Globally, wind installations grew by 25% in 2014, reaching a landmark 62,000 MW of capacity, according to a separate report by Bloomberg New Energy Finance (BNEF).
More than 3,000 megawatts (MW) of offshore wind power was connected to the European grid last year – twice as much as in 2014 - with the vast majority coming from Germany. While Britain connected 556MW of offshore energy and the Netherlands 180MW, Germany added a massive 2,282MW. The UK still has the most installed offshore wind power in Europe, at 5,061MW to Germany’s total of 3,295MW.
A spokesman for the European Wind Energy Association (EWEA), which published the figures, said that the UK had attracted more investment than Germany last year, but installed less capacity, as Germany cleared a backlog that had built up in 2014.
Overall offshore wind investment in Europe doubled to €13.3bn last year, in a record year for the budding green tech sector. But a dip in grid connections is expected in 2016, with more capacity coming online towards the decade’s end.

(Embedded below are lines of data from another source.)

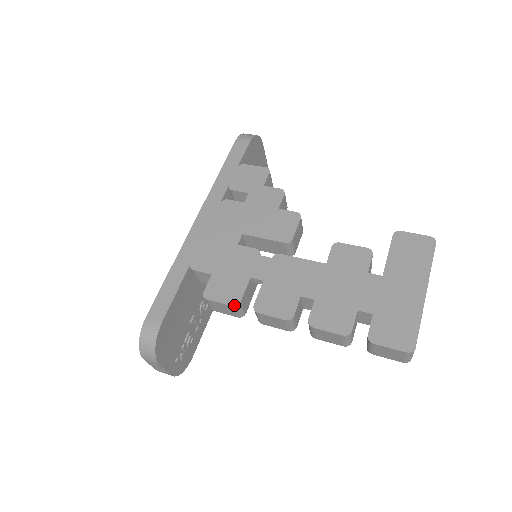
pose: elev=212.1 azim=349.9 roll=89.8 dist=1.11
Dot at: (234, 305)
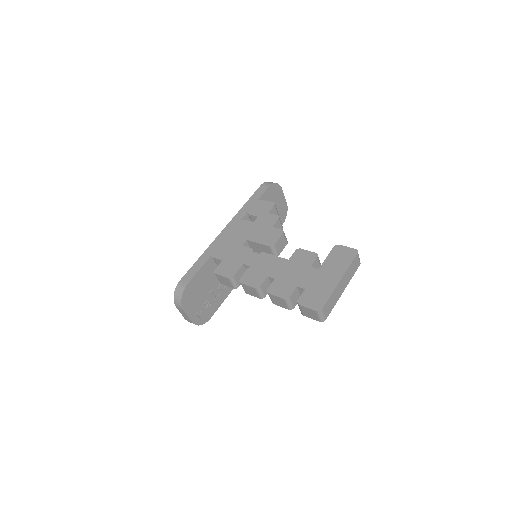
Dot at: (229, 278)
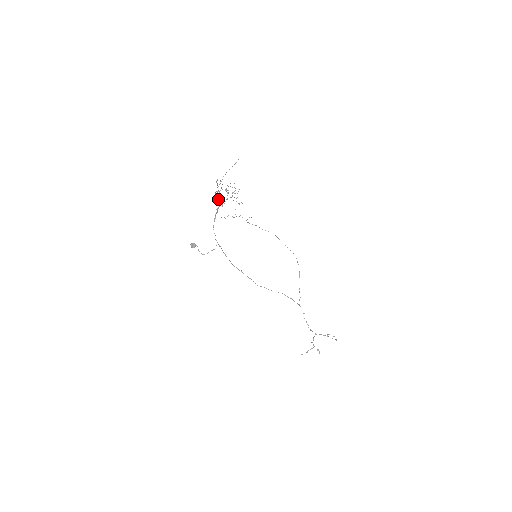
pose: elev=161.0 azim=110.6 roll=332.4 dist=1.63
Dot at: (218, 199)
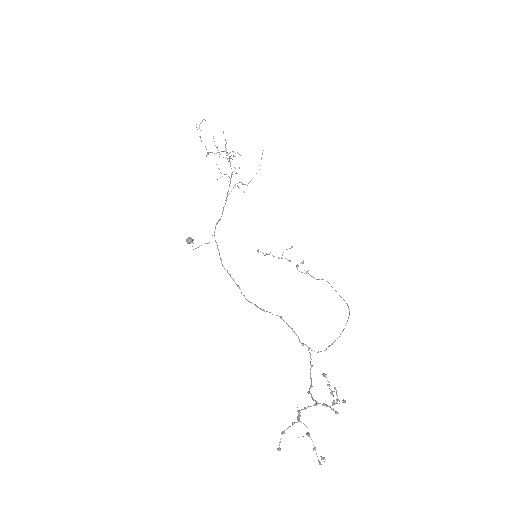
Dot at: (220, 172)
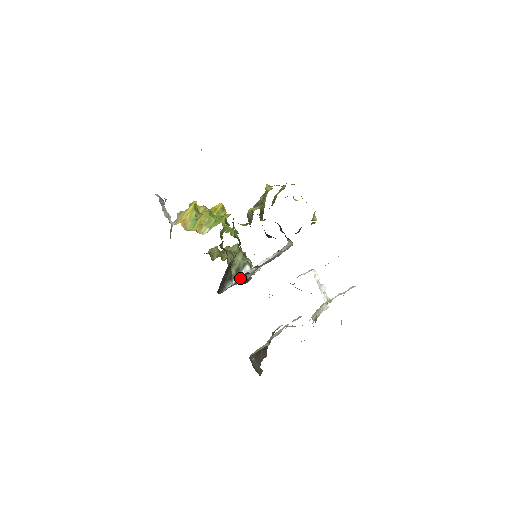
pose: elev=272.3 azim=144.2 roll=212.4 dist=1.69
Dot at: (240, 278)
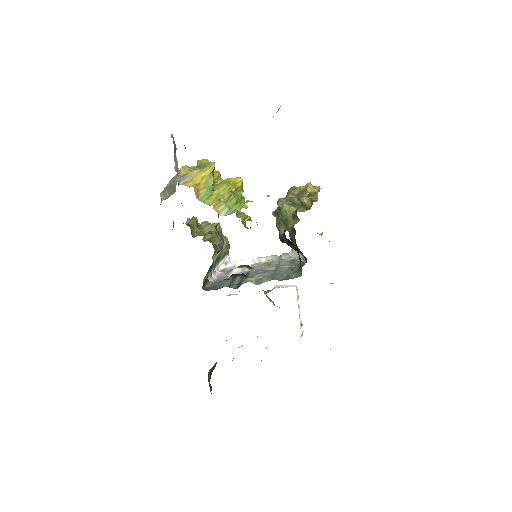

In a sign that the industry is fast developing, year-on-year wind turbine orders were up 75% last year. Offshore platforms were built further out to sea - 43km on average - and in deeper waters, typically around 27m.
Europe’s three offshore leaders - Germany, the UK and the Netherlands - are still working on six offshore projects, whose grid connection should add another 15% of offshore capacity to Europe’s power system.
Offshore’s rapid growth was not confined to Europe, with the number of global platforms growing by a factor of four to provide 4,000 MW of grid-connected electricity, twice the previous record set in 2013, according to BNEF.
China had the most eye-catching achievement, installing 29,000 MW, a 40% increase on its previous record and almost as much as the rest of the world combined.